Sans surenchère poétique, Jean-Albert Guénégan nous livre ici son profond enracinement au cœur de cette terre bretonne aux flancs ciselés par la mer.

Sa paix intérieure puise là ses nourritures.

Sa poésie aussi.

Trois espaces de liberté, Jean-Albert Guénégan ; Editinter ; 100 pages ; 14€.

 

Alain Helissen

Dans la tanière du soleil, de Jean-Louis Bernard, Ed. Encres Vives, 2011  

Ecriture condensée jusqu’à l’extrême, voyage au bout / de l’inguérissable : Jean-Louis Bernard explore les contraires, malaxe la pâte blanche de sa page. Il ne se contente pas de cajoler, d’observer les mots, fractals d’une lumière commune. Il en cherche, au-delà des quanta, la fête incendiaire, la mémoire archaïque. C’est dans la noire intimité de l’astre, dans le four nucléaire de la poésie, dans la tanière même du soleil qu’il débusque son inspiration primale.

Mais de manière transitoire, incertaine, j’allais dire ondulatoire. À lui se présentent ces souvenirs rebelles et, dans le visage d’un désir, l’haleine des rires enclos. La fonction majeure du poète n’est-elle d’entrevoir l’invisible et de graver l’indicible, de radiographier les cœurs au-delà des corps, en un processus de reconstruction des outils langagiers ?

Jean-Louis Bernard, en poète confirmé, a ce génie-là : par décence, parlons d’aptitude. Celle d’ensorceler rythmes et métaphores, brûlures du verbe et fulgurances dans l’épaisseur virtuelle d’un cosmos. Au seuil d’un trou noir, cet opuscule ranime nos rétines ; il est publié par Michel Cosem, passeur éclairé, dans sa collection Encres Vives.

En quatrième de couverture : Le poème est également voix scandant le voyage à travers notre mémoire et nos empreintes. Ce texte est ponton pour rêves en partance, trait d’union pour imaginaires dans la gangue des jours, marche pied pour envols de fantasmes emplumés de soleils.

Claude LUEZIOR

LES AMIS DE MILOSZ – l’Harmattan (Cahier 51 de l’Association, collection Mare Balticum)

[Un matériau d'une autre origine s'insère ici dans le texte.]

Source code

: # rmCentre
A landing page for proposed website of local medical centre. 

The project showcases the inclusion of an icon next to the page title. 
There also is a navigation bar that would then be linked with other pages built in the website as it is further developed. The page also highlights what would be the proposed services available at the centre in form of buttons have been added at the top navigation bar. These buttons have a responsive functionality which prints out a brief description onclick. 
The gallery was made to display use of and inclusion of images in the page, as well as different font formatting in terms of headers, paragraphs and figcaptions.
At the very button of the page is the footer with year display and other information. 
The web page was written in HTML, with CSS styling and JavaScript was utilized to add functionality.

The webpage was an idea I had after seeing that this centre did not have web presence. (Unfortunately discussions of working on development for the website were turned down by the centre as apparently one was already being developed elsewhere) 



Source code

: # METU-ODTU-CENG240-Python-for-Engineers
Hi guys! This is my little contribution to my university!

O.V. De L. Milosz, c’est dans ma jeunesse que j’y suis entré par les Sept Symphonie. « Voici venir Vitold avec les clefs. » J’entends encore cette phrase dans la bouche d’un de mes oncles. Puis des années d’amitié avec Jean Cassou, l’Association à laquelle j’ai appartenu un temps – et cessé d’appartenir j’ignore comment, sans doute à cause des voyages ! -, l’édition des œuvres complètes, belle édition, chez André Silvaire, m’en ont appris beaucoup plus sur ce poète lithuanien de langue française tant aimé des initiés, peu connu des autres, dont la poésie ample, (mais parfois trop chiffrée, trop cryptée, ésotérique, rebute dans ses derniers livres ceux qui tout ignorent de la Kabbale), ravira cependant les lecteurs amateurs d’une poésie simple, d’un romantisme moderne, émouvante : une poésie tantôt classique et versifiée, tantôt extrêmement hardie, actuelle et pensive. Les beautés simples des œuvres de ce poète sont stupéfiantes, ce qui explique que depuis sa mort un cercle de fervents, cercle qui s’élargit lentement mais sûrement, en ait entretenu la flamme envers et contre tout, contre les modes surtout, avec une fidélité et une constance impressionnantes. Dans ce numéro des Cahiers, on trouvera entre autres trois préfaces de Milosz pour de jeunes poètes ainsi que trois lettres, un entretien inédit avec le cher Jean Cassou, le poète des « sonnets écrits au secret », qui disait de Milosz qu’il était son maître et citait ce repas avec lui où simplement, le poète des oiseaux, suggérait en guise de dessert : « Et si nous prenions une bonne confiture ! » Ce que Jean Cassou, ami aussi du Kabbaliste Carlo Suarès et de Joë Bousquet (vaste programme), racontait avec son accent de gourmandise inimitable. On trouvera également quatre études résolument passionnantes, l’une d’Édouard Glissant (le poète fameux décédé en 2011), une d’Alexandra Miekus de l’Université d’Alberta au Canada, une de la « miloszienne » Olivia Cohen, une page d’une autre « miloszienne » Janine Kohler. Et le dernier tiers du numéro contient diverses chroniques relatives aux événements concernant O. Milosz, mais aussi son neveu Czeslaw, le poète prix Nobel polonais, Jean Cassou, etc… assorties de photographies, d’un poème de O. Milosz et de notes. Cent cinquante-huit pages d’émotion, de souvenirs et de réflexions précieuses, pour découvrir ou redécouvrir une des grandes voix de la poésie française dont Apollinaire pensait que c’était l’une des premières de son temps.